• Presidente deve estar preparado para não se intimidar com a oposição
- O Estado de S. Paulo
Para um político cuja carreira foi feita muito mais em conchavos no Congresso Nacional e articulações de bastidores do que em palanques e praças públicas, a missão de conduzir a sociedade brasileira para um novo grande ciclo de reformas estruturais parece, à primeira vista, demasiadamente difícil para Michel Temer.
O PT, Lula e Dilma, reanimados pela surpreendente manutenção dos direitos políticos da ex-presidente, deixaram claro que agora vão partir para as ruas para organizar a resistência de sindicatos e movimentos sociais aos planos de ajuste fiscal do novo governo. Temer não dispõe, nem deve dispor tão cedo (talvez nunca), da popularidade com a qual poderia se contrapor ao discurso populista de oposição às reformas.
O Brasil já assistiu a esse filme. Fernando Henrique Cardoso, mesmo com o enorme capital político proporcionado pelo plano Real, penou para aprovar reformas, como a Previdenciária e a Administrativa, cujo conteúdo final acabou sendo bastante diluído em relação às propostas originais.
As desfigurações dos projetos vinham não só de concessões feitas pelo próprio governo no início do processo, acossado pelos grupos de pressão e seus representantes no Congresso, mas também das armadilhas da tramitação. Não era preciso apenas garantir maioria de três quintos nas votações em dois turnos na Câmara e no Senado.

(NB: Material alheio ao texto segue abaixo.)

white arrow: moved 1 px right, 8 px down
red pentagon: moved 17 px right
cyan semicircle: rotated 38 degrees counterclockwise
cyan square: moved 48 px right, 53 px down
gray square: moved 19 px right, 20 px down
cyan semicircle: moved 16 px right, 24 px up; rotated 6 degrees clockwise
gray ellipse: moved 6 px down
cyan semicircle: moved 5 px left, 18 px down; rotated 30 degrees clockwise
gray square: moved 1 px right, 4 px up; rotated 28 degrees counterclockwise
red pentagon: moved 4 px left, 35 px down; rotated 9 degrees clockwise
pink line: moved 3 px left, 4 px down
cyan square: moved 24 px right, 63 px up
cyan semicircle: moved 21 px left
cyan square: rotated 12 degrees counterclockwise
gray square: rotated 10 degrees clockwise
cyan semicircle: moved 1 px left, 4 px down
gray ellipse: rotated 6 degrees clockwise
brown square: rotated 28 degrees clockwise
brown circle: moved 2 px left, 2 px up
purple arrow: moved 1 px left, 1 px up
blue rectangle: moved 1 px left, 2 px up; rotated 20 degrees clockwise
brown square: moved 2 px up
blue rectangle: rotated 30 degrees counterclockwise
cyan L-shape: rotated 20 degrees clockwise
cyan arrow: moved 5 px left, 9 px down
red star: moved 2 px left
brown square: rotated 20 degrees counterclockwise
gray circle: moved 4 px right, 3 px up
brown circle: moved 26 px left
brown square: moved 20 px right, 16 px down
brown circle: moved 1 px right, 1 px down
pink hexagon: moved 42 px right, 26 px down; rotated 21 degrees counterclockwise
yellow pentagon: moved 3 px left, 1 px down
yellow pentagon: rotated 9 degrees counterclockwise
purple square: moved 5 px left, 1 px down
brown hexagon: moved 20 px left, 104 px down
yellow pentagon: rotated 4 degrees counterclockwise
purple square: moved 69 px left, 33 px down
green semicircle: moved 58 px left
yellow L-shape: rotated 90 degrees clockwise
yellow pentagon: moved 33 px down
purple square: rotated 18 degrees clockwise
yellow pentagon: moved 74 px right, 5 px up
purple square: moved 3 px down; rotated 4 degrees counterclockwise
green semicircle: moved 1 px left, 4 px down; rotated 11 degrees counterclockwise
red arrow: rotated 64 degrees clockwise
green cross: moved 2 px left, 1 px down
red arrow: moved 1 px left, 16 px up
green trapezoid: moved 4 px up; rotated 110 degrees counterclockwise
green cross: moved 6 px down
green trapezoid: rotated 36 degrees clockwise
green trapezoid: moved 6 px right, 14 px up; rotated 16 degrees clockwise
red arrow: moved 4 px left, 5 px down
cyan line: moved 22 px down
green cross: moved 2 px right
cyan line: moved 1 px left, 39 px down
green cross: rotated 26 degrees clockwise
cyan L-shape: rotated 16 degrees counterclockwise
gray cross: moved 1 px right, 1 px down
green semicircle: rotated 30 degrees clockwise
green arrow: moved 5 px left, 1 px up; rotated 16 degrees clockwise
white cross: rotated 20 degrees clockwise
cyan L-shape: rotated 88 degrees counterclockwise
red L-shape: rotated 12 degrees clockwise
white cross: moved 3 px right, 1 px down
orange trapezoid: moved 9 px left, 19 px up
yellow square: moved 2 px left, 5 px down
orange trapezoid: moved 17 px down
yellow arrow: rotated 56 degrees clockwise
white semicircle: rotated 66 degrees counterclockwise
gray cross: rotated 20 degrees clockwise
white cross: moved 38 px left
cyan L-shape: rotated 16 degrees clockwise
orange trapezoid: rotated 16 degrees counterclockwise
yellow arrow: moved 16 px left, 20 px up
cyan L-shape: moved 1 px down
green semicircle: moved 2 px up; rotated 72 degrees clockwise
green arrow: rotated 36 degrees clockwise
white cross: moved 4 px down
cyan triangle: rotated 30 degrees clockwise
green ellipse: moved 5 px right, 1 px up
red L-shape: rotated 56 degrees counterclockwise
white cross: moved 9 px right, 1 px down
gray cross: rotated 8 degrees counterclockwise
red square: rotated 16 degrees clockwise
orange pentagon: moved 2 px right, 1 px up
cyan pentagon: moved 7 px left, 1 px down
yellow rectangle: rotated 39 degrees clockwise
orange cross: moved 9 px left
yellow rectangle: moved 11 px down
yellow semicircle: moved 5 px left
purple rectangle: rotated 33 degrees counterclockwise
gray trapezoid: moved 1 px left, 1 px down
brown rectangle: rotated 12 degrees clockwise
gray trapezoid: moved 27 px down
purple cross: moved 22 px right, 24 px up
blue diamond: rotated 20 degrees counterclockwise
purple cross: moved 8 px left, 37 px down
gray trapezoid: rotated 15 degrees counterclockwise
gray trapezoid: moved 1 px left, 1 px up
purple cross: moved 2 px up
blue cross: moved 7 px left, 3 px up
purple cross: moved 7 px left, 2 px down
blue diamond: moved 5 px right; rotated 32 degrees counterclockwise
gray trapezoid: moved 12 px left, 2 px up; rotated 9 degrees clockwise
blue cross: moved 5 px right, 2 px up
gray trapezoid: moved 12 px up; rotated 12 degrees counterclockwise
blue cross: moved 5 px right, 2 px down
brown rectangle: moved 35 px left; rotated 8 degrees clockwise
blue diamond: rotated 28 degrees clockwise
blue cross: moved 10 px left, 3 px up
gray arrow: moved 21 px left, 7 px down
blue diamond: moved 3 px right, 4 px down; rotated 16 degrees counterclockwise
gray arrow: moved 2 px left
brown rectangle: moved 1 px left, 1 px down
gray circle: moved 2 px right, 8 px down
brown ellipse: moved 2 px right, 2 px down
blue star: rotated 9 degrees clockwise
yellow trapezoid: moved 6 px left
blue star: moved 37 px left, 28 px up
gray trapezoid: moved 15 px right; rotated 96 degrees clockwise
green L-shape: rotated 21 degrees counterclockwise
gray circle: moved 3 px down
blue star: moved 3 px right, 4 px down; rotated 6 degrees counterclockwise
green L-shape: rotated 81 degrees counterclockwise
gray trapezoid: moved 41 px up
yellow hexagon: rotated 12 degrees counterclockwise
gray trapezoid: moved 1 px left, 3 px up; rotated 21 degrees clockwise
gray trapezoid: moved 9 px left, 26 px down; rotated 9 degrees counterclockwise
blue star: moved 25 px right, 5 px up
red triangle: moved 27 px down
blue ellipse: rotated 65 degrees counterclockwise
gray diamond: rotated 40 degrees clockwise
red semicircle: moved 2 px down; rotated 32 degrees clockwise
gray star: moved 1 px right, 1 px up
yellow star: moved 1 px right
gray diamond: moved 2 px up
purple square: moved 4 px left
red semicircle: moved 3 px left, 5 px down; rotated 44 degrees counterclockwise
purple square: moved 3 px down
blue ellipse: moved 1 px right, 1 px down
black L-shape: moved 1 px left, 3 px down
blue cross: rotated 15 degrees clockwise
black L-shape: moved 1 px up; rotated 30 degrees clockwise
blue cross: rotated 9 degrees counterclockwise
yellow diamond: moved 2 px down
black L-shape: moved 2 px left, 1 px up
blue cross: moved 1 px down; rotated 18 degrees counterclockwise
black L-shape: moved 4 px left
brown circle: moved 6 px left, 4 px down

Era necessário também amealhar três quintos numa sucessão de votações adicionais para derrubar os temíveis destaques para votação em separado (DVS), pelos quais a oposição pode eliminar artigos ou parágrafos da emenda previamente aprovada.
As dificuldades prosseguiram no início reformista do governo Lula, quando o ministro da Fazenda era Antônio Palocci. Lula conseguiu passar uma nova e importante rodada de reforma da Previdência, mas para isso sua articulação política teve que apelar para os caminhos ilegais do Mensalão, com um custo altíssimo para o PT, que viu toda uma geração de lideranças políticas sucumbir ao escândalo.
Como poderia Temer ter sucesso numa tarefa em que os dois maiores líderes políticos desde a redemocratização, FHC e Lula, conseguiram se sair com resultados apenas medianos, para ser generoso na avaliação? É, de fato, muito difícil, mas talvez algumas ideias simples possam ajudar.
Em primeiro lugar, assim como no caso de Itamar e do plano Real, Temer deve se compenetrar profundamente de que fazer a primeira grande “reforma fiscal” – para usar a expressão de Nelson Barbosa, ex-ministro da Fazenda e ligado ao PT – desde a redemocratização é a missão do seu governo e vai definir seu lugar na história.
É bom que o presidente dê ouvido aos tecnocratas de alto nível que reuniu no seu governo quando esses dizem que, sem romper com a tendência histórica de os gastos públicos crescerem acima do PIB, o Brasil não sairá nem da crise conjuntural nem da estrutural. Toda a energia política de Temer deve ser canalizada para essa missão.
Em segundo lugar, o presidente deve estar preparado para não se intimidar com o alarido da oposição populista. O PT, outros partidos de esquerda e os movimentos sociais e sindicais sabem resistir a reformas, mas não têm o poder de impedi-las. O atual momento histórico, que testemunha os escombros de experimentos populistas malsucedidos em países como Brasil, Venezuela e Argentina, é propício a vender a ideia de que é preciso algum sacrifício para pôr a casa em ordem, o que trará ganhos substanciais um pouco adiante.
Finalmente, na falta de popularidade, Temer terá de usar a arma que tem, o poder e a habilidade de articular uma base coesa e homogênea no Congresso. Terá que exercitar o toma-lá-dá-cá, mas estritamente dentro do campo da legalidade, sem se importar muito com os pruridos da intelligentsia que cobra resultados, mas não bota as mãos na massa. E deverá ser paciente, porque os resultados demorarão a chegar.